§ **İstenen İş**
Okuma metnindeki "Türkiye'deki yelkenciliğin durumu, marina" ifadesinden "heyecanı hissediyor musun?" ifadesine kadar uzanan kısmı hiçbir değişiklik yapmadan yeniden yazın.

§ **Okuma Metni**
····················
Kupaların Ötesinde, Denizin Peşinde!

Türkiye'deki yelkenciliğin durumu, marina fiyatları ve yelken yarışları...

Deniz Yılmaz, yıllardır hem eğitmen hem de yarışçı kimliğiyle Türkiye yelken dünyasının en tanınan isimlerinden biri. Kalamış Marina’da başlayan serüveni; Petek, Falcon ve Mary gibi unutulmaz teknelerle, sayısız kupa ve şampiyonlukla devam etti. Bugün hâlâ aynı tutkuyla öğrencilerine denizi anlatıyor, yarış takımlarını geleceğe hazırlıyor. Deniz Yılmaz ile hem geçmişten bugüne yelken serüvenini, hem de Türkiye’de yelken sporunun geldiği noktayı konuştuk.

Yelkencinin Gazetesi: Yelkencilik, eğitim ve yat yarışçılık geçmişin oldukça uzun! Ödüllerin saymakla bitmez. Hâlâ aynı heyecanı hissediyor musun?

Deniz Yılmaz: Yarış anlamında motivasyonum hâlâ oldukça yüksek. Çünkü zaman içinde kullandığımız yeni tekneler ve hedefler bizi sürekli canlı tutuyor. Eğitim konusunda ise işimi çok sevdiğim için değişen bir şey yok. İnsanlara, denizi ve yelkeni anlatmaktan büyük keyif alıyorum.

Y.G: Önceki yıllara göre günümüz yarış organizasyonlarını ve yarış filosunu karşılaştırdığında neler değişti?

D.Y: 90'lı yılların sonunda yarışmaya başladım. Geçen yıllara baktığımızda; tekne sayısının zaman zaman arttığını, bazen de dramatik şekilde azaldığını görüyoruz. Ancak ortalama hep 30-40 tekne arasında seyrediyor. En önemli değişiklik, yarışan teknelerin çoğunun artık bir yelken okuluna ait olması ve sponsor desteğinin artmış olması. Bunun olumlu yanı, yelken sporunun daha iyi anlaşıldığını ve yaygınlaştığını görmemiz. Olumsuz tarafı ise zaman içinde çeşitli nedenlerle yarışmayı bırakanlar. Kurumsal destek, artan maliyetlerin karşılanması açısından son derece yararlı bir gelişme. Ayrıca, şirket çalışanlarından oluşan takımlar daha kalabalık olduğu için yoğun yarış takvimine katılım ve ekip kurma süreci çok daha kolay oluyor.
····················
§ **Verilen Satırlar**
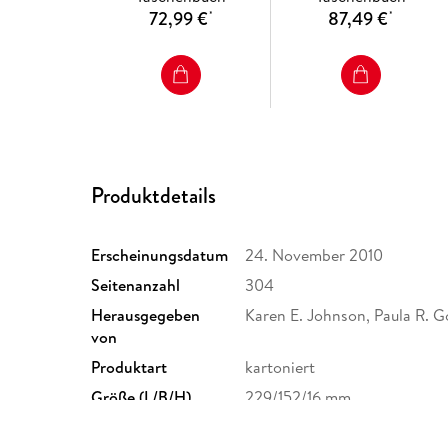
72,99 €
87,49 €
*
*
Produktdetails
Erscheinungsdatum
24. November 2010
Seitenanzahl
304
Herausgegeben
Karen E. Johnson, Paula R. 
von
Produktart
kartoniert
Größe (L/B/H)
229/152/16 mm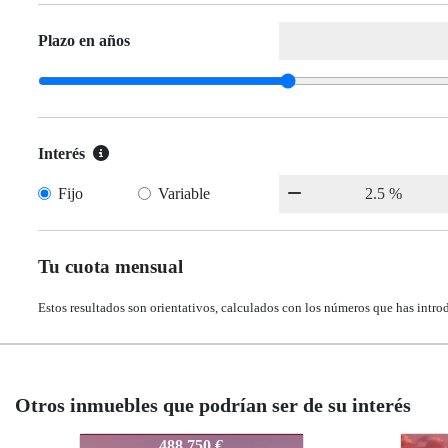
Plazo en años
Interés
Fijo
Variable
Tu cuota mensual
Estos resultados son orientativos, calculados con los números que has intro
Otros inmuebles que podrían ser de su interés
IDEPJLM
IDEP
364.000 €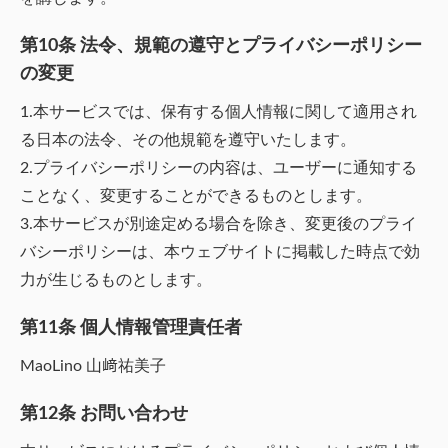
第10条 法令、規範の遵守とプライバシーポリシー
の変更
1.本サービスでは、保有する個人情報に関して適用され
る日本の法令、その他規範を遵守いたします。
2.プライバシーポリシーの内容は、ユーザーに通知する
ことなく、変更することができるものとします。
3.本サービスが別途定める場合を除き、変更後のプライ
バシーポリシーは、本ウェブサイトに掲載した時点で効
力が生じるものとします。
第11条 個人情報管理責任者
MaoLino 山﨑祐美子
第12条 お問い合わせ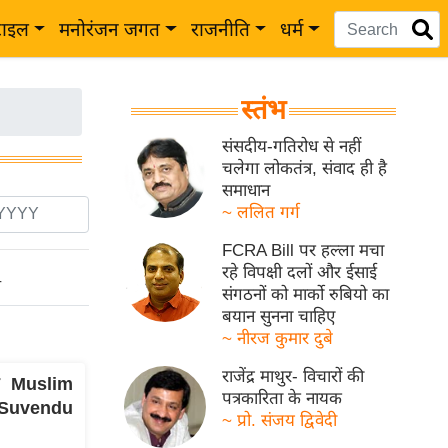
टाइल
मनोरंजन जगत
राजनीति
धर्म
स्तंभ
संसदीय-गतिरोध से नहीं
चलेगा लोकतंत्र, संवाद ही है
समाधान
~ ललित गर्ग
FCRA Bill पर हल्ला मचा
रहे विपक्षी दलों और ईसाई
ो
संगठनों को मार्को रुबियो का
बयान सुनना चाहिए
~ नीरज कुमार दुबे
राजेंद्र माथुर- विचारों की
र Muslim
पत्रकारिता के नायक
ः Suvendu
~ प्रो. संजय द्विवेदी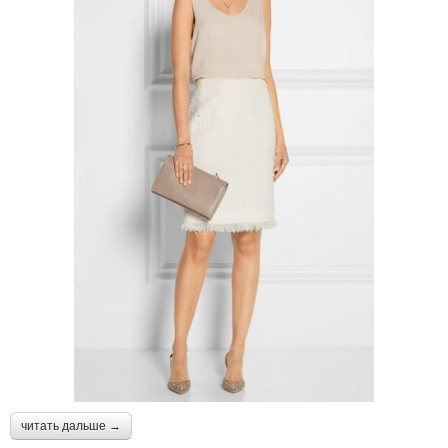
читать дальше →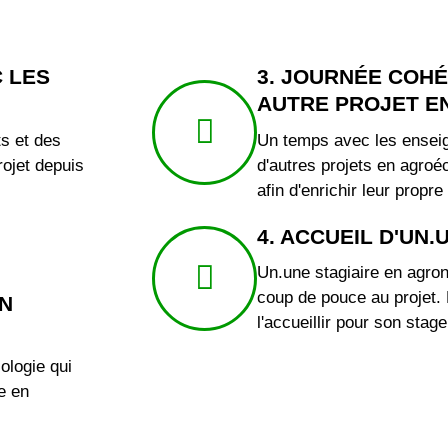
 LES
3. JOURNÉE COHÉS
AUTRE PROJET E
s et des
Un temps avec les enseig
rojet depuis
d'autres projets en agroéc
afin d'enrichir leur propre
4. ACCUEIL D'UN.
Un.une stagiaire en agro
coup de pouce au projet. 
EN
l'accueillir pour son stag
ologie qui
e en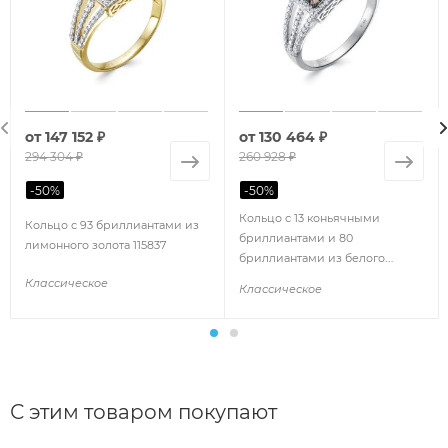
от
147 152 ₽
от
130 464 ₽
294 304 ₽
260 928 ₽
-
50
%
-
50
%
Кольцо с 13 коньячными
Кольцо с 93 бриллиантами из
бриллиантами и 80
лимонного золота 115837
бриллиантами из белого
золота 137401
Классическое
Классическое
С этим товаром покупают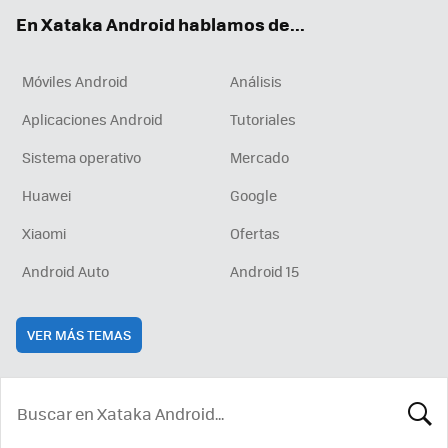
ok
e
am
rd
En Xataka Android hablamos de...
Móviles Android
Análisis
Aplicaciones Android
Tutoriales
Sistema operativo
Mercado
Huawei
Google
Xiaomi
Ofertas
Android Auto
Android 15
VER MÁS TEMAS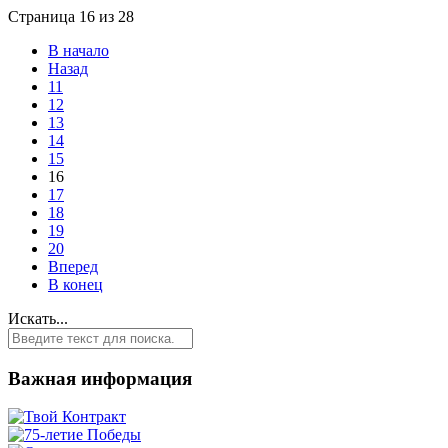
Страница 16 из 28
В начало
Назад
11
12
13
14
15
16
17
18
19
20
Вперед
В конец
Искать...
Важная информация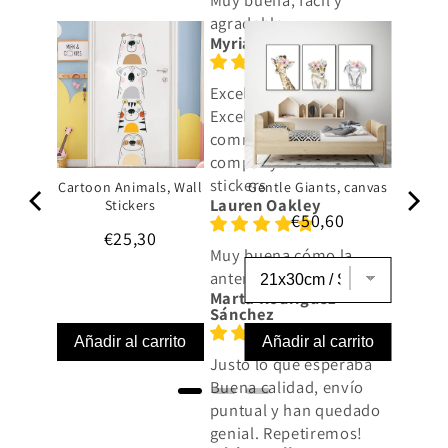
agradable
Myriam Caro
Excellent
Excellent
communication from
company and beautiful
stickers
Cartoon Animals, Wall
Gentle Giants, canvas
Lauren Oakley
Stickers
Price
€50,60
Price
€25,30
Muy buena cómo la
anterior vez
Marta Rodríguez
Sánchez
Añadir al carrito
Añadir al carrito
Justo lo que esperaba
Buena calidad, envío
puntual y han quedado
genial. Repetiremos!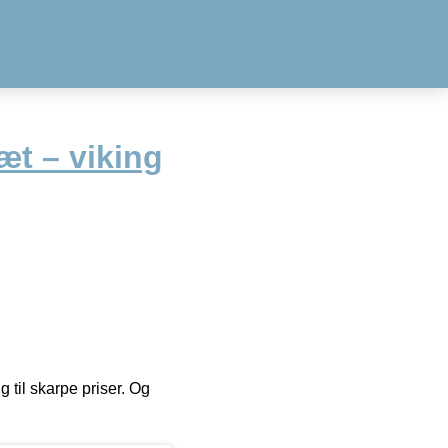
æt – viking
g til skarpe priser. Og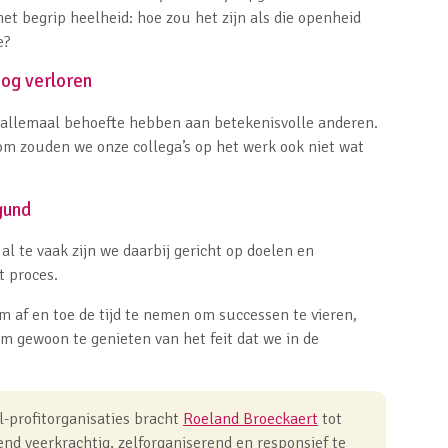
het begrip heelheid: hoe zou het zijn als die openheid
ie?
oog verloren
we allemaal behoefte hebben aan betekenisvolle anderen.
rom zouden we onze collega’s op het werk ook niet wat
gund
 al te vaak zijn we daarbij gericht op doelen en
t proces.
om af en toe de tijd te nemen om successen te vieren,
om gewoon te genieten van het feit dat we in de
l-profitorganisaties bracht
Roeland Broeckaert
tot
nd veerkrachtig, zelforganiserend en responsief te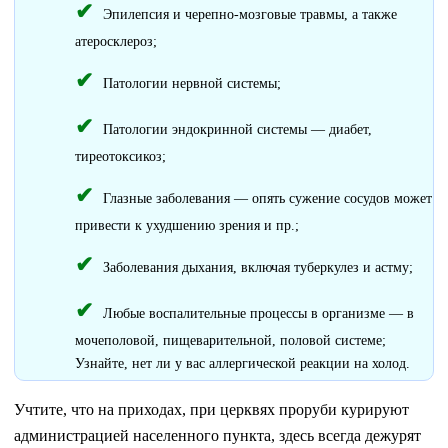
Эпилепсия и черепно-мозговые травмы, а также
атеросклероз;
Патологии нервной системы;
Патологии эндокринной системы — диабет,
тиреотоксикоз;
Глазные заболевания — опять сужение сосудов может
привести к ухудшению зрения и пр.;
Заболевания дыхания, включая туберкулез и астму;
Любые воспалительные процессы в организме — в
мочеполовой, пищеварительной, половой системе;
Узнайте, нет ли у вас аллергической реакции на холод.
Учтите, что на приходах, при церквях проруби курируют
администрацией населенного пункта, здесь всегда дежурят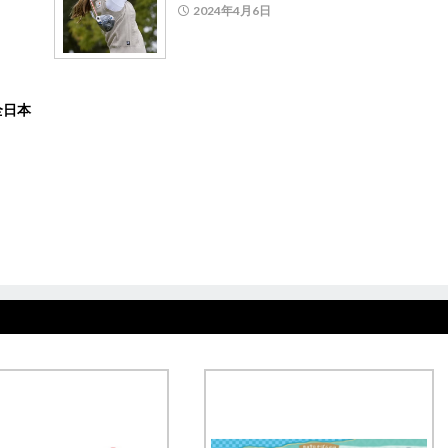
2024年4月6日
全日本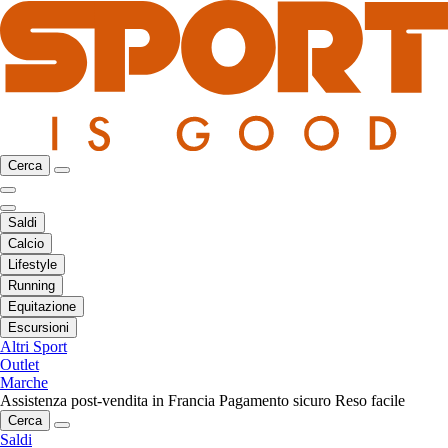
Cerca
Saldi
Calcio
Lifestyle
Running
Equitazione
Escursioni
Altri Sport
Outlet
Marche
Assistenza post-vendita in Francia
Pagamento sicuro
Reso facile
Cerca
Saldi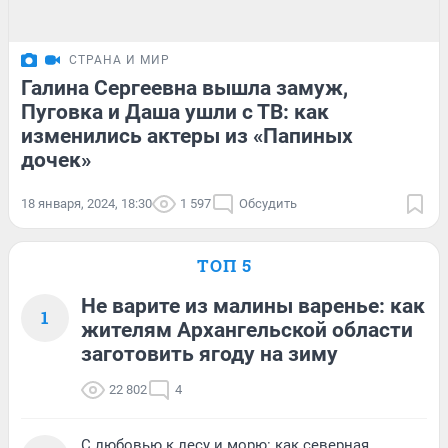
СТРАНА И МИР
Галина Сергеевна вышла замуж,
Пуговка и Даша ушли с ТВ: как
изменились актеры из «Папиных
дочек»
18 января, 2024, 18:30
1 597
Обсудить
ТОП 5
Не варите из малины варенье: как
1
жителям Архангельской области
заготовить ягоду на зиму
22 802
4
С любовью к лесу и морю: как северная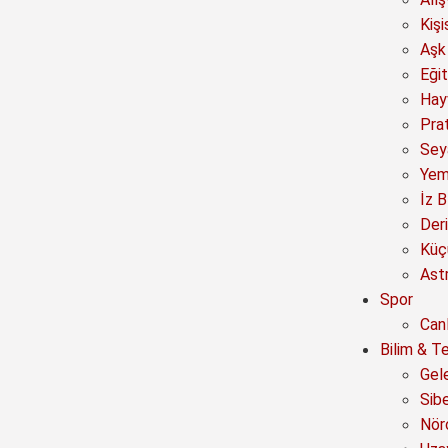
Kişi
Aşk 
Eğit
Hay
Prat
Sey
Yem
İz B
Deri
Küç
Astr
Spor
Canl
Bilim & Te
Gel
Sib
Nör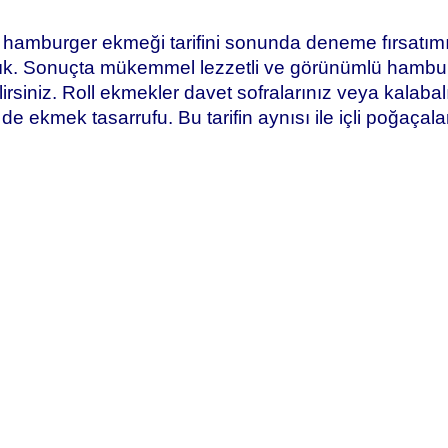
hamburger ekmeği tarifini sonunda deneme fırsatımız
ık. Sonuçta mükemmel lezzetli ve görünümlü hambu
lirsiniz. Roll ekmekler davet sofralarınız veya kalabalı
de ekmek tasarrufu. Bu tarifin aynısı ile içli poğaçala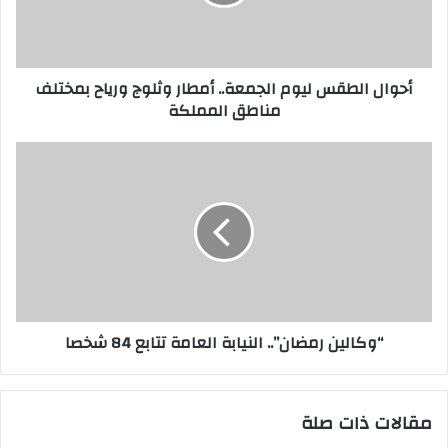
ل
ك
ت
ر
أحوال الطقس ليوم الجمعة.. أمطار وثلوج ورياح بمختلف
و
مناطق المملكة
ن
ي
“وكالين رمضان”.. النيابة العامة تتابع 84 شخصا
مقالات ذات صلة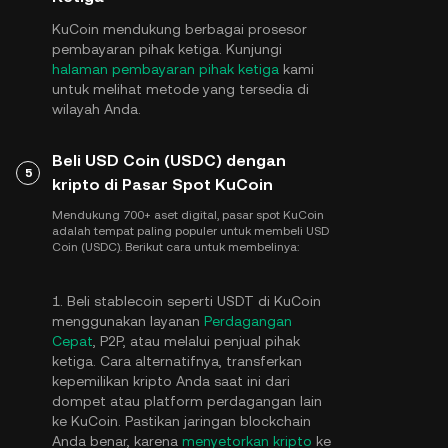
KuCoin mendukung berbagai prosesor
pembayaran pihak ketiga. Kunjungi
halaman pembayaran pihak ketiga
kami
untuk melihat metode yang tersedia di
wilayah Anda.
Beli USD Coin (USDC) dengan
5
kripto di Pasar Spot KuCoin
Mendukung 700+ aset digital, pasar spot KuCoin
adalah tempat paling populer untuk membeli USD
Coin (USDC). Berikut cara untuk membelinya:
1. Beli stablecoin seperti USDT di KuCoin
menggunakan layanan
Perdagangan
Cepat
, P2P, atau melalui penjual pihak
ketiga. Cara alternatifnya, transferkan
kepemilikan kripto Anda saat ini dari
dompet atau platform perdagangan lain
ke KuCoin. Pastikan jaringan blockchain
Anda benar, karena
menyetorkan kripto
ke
····················
§ **Cevap Alanı**
Türkiye'deki yelkenciliğin durumu, marina fiyatları ve yelken yarışları...

Deniz Yılmaz, yıllardır hem eğitmen hem de yarışçı kimliğiyle Türkiye yelken dünyasının en tanınan isimlerinden biri. Kalamış Marina’da başlayan serüveni; Petek, Falcon ve Mary gibi unutulmaz teknelerle, sayısız kupa ve şampiyonlukla devam etti. Bugün hâlâ aynı tutkuyla öğrencilerine denizi anlatıyor, yarış takımlarını geleceğe hazırlıyor. Deniz Yılmaz ile hem geçmişten bugüne yelken serüvenini, hem de Türkiye’de yelken sporunun geldiği noktayı konuştuk.

Yelkencinin Gazetesi: Yelkencilik, eğitim ve yat yarışçılık geçmişin oldukça uzun! Ödüllerin saymakla bitmez. Hâlâ aynı heyecanı hissediyor musun?